Check out the playlists below to prepare for what is sure to be a phantasmagorical carnival featuring the vibrant sights and sounds of Caribbean culture and resistance.

 

While the celebrated annual event attracting over a million from across the continent was introduced by the Black community in Toronto, it’s come under fire as of late from Black activists and writers for its whitewashed and corporatized transformation. For a festival that brings in nearly $400 million annually, very little is actually accrued to the Black community.

Since its takeover in 2011 by Scotiabank, a Canadian multinational bank, the festival, as cultural critic Dr.

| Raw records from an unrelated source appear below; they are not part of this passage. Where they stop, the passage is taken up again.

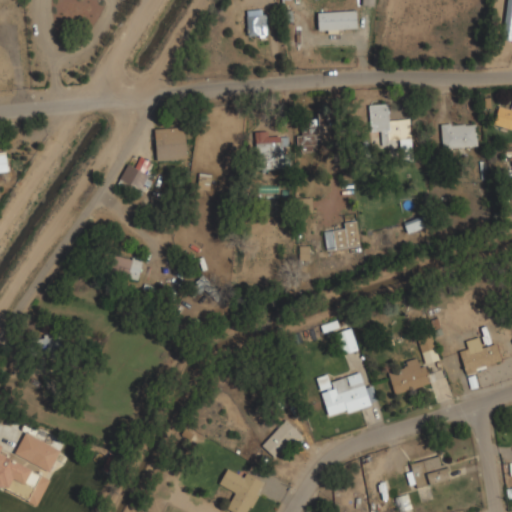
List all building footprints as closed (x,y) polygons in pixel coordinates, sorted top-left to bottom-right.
[(511,0),(504,0),(503,33),(511,34),(511,0)] [(356,29),(356,11),(317,12),(317,30),(356,29)] [(248,36),(268,34),(267,13),(246,15),(248,36)] [(511,102),(511,108),(499,105),(493,124),(511,129),(511,102)] [(411,119),(390,120),(389,104),(370,105),(371,131),(381,131),(381,144),(399,143),(400,154),(413,153),(411,119)] [(304,144),(334,144),(334,121),(304,121),(304,144)] [(442,123),(442,147),(477,147),(477,123),(442,123)] [(156,160),(186,160),(186,128),(156,128),(156,160)] [(285,131),(255,132),(256,168),(286,167),(285,131)] [(148,175),(128,163),(119,179),(139,191),(148,175)] [(210,189),(211,174),(199,174),(198,188),(210,189)] [(403,222),(408,233),(428,226),(424,215),(403,222)] [(357,220),(344,222),(344,229),(324,231),(326,250),(360,247),(357,220)] [(251,222),(241,221),(239,235),(249,236),(251,222)] [(310,246),(300,246),(300,258),(310,258),(310,246)] [(110,273),(138,280),(142,261),(114,255),(110,273)] [(194,297),(211,283),(204,275),(187,289),(194,297)] [(358,349),(352,328),(337,332),(343,353),(358,349)] [(440,360),(431,334),(418,339),(427,365),(440,360)] [(39,353),(62,353),(62,337),(39,337),(39,353)] [(498,342),(483,346),(480,337),(466,341),(468,349),(460,352),(466,373),(504,363),(498,342)] [(427,385),(420,360),(387,370),(395,395),(427,385)] [(373,385),(365,387),(361,373),(320,383),(328,416),(378,404),(373,385)] [(275,457),(299,431),(285,419),(262,445),(275,457)] [(14,453),(49,471),(60,450),(25,432),(14,453)] [(0,487),(37,505),(51,477),(0,453),(3,446),(0,444),(0,487)] [(452,479),(448,466),(441,468),(438,457),(407,464),(413,489),(452,479)] [(245,477),(226,469),(219,485),(235,493),(228,509),(234,511),(251,511),(267,478),(248,470),(245,477)] [(400,511),(413,508),(408,493),(395,497),(400,511)]
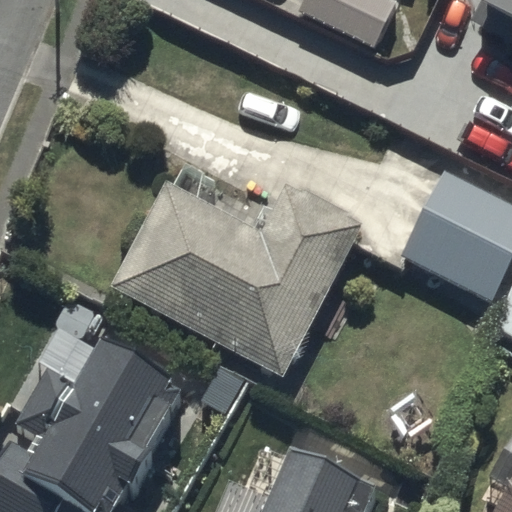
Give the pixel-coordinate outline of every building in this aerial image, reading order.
[(393,0),(303,0),(297,14),(372,47),(393,0)] [(511,0),(483,0),(473,17),(511,38),(511,0)] [(260,240),(164,190),(109,296),(280,386),(351,250),(402,276),(407,265),(489,308),(511,264),(511,213),(401,155),(360,233),(285,193),(260,240)] [(511,288),(488,334),(511,347),(511,288)] [(100,359),(69,340),(14,436),(20,440),(0,471),(0,511),(126,511),(156,464),(150,460),(166,435),(162,432),(182,400),(105,351),(100,359)] [(511,511),(511,441),(504,455),(511,459),(511,487),(497,511),(511,511)] [(266,511),(375,511),(380,502),(287,463),(266,511)]
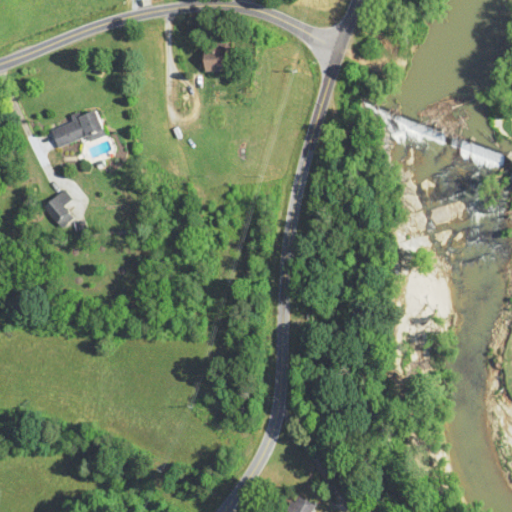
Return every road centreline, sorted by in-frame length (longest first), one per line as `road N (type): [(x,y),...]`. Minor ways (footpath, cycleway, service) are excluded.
road 1 (residential): [(222,511),(272,429),(291,218),(357,0)]
road 2 (residential): [(337,52),(265,13),(201,6),(104,24),(0,64)]
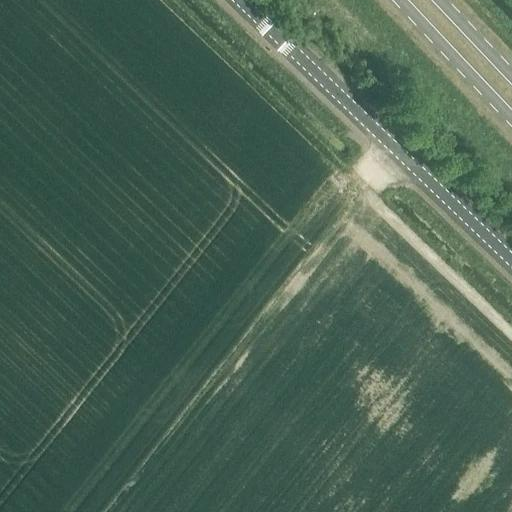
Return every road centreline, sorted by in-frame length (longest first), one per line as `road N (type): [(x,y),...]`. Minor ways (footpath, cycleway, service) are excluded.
road 1 (unclassified): [(511,264),(236,0)]
road 2 (primary): [(398,0),(511,119)]
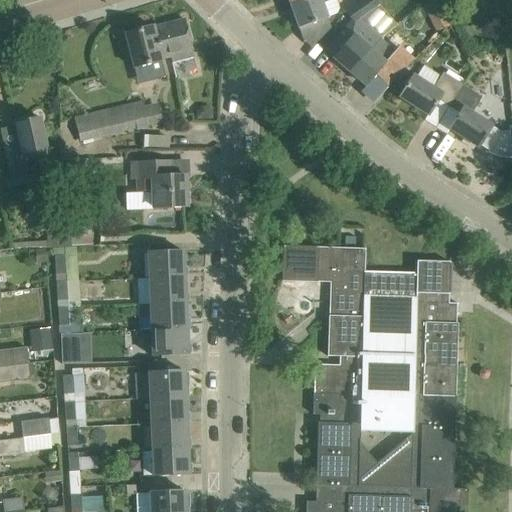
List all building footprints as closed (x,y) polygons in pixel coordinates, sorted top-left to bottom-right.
[(302,0),(290,4),(298,28),(315,22),(316,27),(325,33),(331,28),(326,18),(336,14),(339,9),(335,0),(302,0)] [(368,48),(381,37),(360,19),(379,5),(375,0),(363,0),(345,14),(350,22),(345,29),(344,28),(326,49),(333,56),(332,57),(348,71),(368,48)] [(171,57),(170,57),(171,63),(194,56),(184,19),(162,25),(171,57)] [(171,57),(162,25),(155,27),(154,26),(153,27),(153,26),(125,33),(125,35),(134,67),(135,67),(139,84),(159,79),(159,78),(165,76),(161,60),(162,60),(162,59),(170,57),(171,57)] [(368,48),(348,71),(365,86),(375,75),(387,85),(411,58),(398,47),(396,49),(381,37),(368,48)] [(448,105),(461,85),(442,74),(433,89),(412,75),(399,97),(428,116),(438,99),(448,105)] [(461,85),(448,105),(459,113),(449,129),(478,148),(479,145),(488,151),(487,152),(493,155),(499,157),(503,158),(507,158),(511,158),(509,131),(501,132),(491,127),(470,113),(480,98),(461,85)] [(149,125),(143,101),(75,117),(81,141),(149,125)] [(201,105),(196,110),(196,119),(209,119),(209,105),(201,105)] [(40,117),(15,123),(19,150),(3,153),(9,180),(36,175),(33,158),(46,156),(40,117)] [(146,145),(169,145),(168,135),(146,136),(146,145)] [(67,163),(69,188),(92,186),(91,161),(67,163)] [(168,162),(133,163),(133,179),(138,179),(138,191),(153,191),(153,208),(186,207),(185,175),(169,176),(168,162)] [(87,211),(89,193),(78,192),(77,210),(87,211)] [(70,228),(70,235),(71,246),(82,246),(80,228),(70,228)] [(12,249),(71,246),(70,235),(46,237),(46,241),(12,243),(12,249)] [(330,278),(330,287),(325,287),(324,303),(333,303),(333,316),(328,316),(327,356),(339,356),(339,365),(314,365),(313,393),(454,397),(455,397),(455,396),(454,396),(454,395),(455,395),(456,367),(455,367),(455,366),(456,366),(456,365),(455,365),(455,356),(456,356),(456,355),(455,355),(455,353),(456,353),(457,326),(456,326),(456,325),(457,325),(457,324),(456,324),(456,315),(457,315),(457,314),(456,314),(456,305),(458,305),(458,304),(443,303),(443,294),(449,294),(449,293),(447,293),(448,263),(449,263),(450,262),(414,261),(414,273),(364,271),(365,249),(318,247),(283,246),(282,281),(317,282),(317,278),(330,278)] [(54,256),(56,283),(78,281),(76,247),(52,249),(52,257),(54,256)] [(47,264),(46,251),(37,252),(38,265),(47,264)] [(147,252),(149,278),(184,277),(183,251),(147,252)] [(149,278),(150,304),(185,302),(184,277),(149,278)] [(79,281),(78,281),(56,283),(58,309),(81,307),(79,281)] [(150,304),(151,329),(187,328),(185,302),(150,304)] [(82,333),(81,307),(58,309),(60,334),(75,333),(82,333)] [(50,326),(28,329),(31,350),(53,347),(50,326)] [(187,328),(151,329),(152,355),(188,354),(187,328)] [(61,354),(77,352),(75,333),(60,334),(61,354)] [(0,351),(0,366),(28,363),(26,348),(0,351)] [(28,363),(0,366),(0,382),(30,379),(28,363)] [(62,376),(64,403),(84,401),(82,368),(71,369),(71,376),(62,376)] [(149,398),(185,397),(184,371),(148,372),(149,398)] [(453,429),(453,428),(454,428),(454,427),(453,427),(454,397),(313,393),(313,414),(322,415),(322,423),(318,423),(317,424),(319,424),(319,425),(317,425),(317,452),(318,452),(318,454),(317,454),(317,455),(318,455),(318,456),(317,456),(316,484),(317,484),(317,485),(316,485),(316,486),(328,486),(327,502),(306,502),(305,511),(410,511),(465,511),(466,490),(467,490),(467,489),(451,489),(452,459),(453,459),(453,458),(452,458),(452,456),(453,456),(454,429),(453,429)] [(186,423),(185,397),(149,398),(150,424),(186,423)] [(86,427),(84,401),(64,403),(66,428),(76,428),(86,427)] [(20,422),(22,438),(50,434),(50,433),(59,432),(58,419),(49,419),(48,418),(20,422)] [(151,450),(187,449),(186,423),(150,424),(151,450)] [(67,446),(77,446),(76,428),(66,428),(67,446)] [(0,456),(24,454),(24,452),(49,450),(51,447),(50,436),(23,439),(0,441),(0,456)] [(151,450),(151,452),(142,452),(142,476),(153,476),(189,474),(187,449),(151,450)] [(79,471),(78,453),(67,454),(69,472),(79,471)] [(45,483),(61,481),(60,471),(44,473),(45,483)] [(134,493),(134,485),(126,485),(126,493),(134,493)] [(70,487),(71,511),(81,511),(80,486),(70,487)] [(149,511),(185,511),(185,491),(149,492),(149,511)] [(2,500),(3,511),(20,511),(23,511),(21,497),(2,500)]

Lisa Tomlinson writes, has changed to suit corporate sponsors and Canada’s "faux-gressive" facade of multiculturalism.

Young attendees at the Junior Carnival. | Photo: Facebook / Caribana Toronto / Photagonist.ca​

Now confined to a limited space within the city of Toronto, there are also concerns about the over-policing of Black people in even the organizing of the carnival.

However, in the wake of the Ontario Government's Anti-Racism Directorate meeting in Toronto earlier this month, there have been calls to take back Caribana.

As one speaker at the event proclaimed, "Caribana has brought substantial money to this province ... we in the Black community intend to take back Caribana. Black money matters!"

With a surge of ongoing resistance and organizing in Toronto against anti-Black racism, especially with the advent of a Black Lives Matter chapter in the city, the festival and its events will hopefully continue to return to its original roots.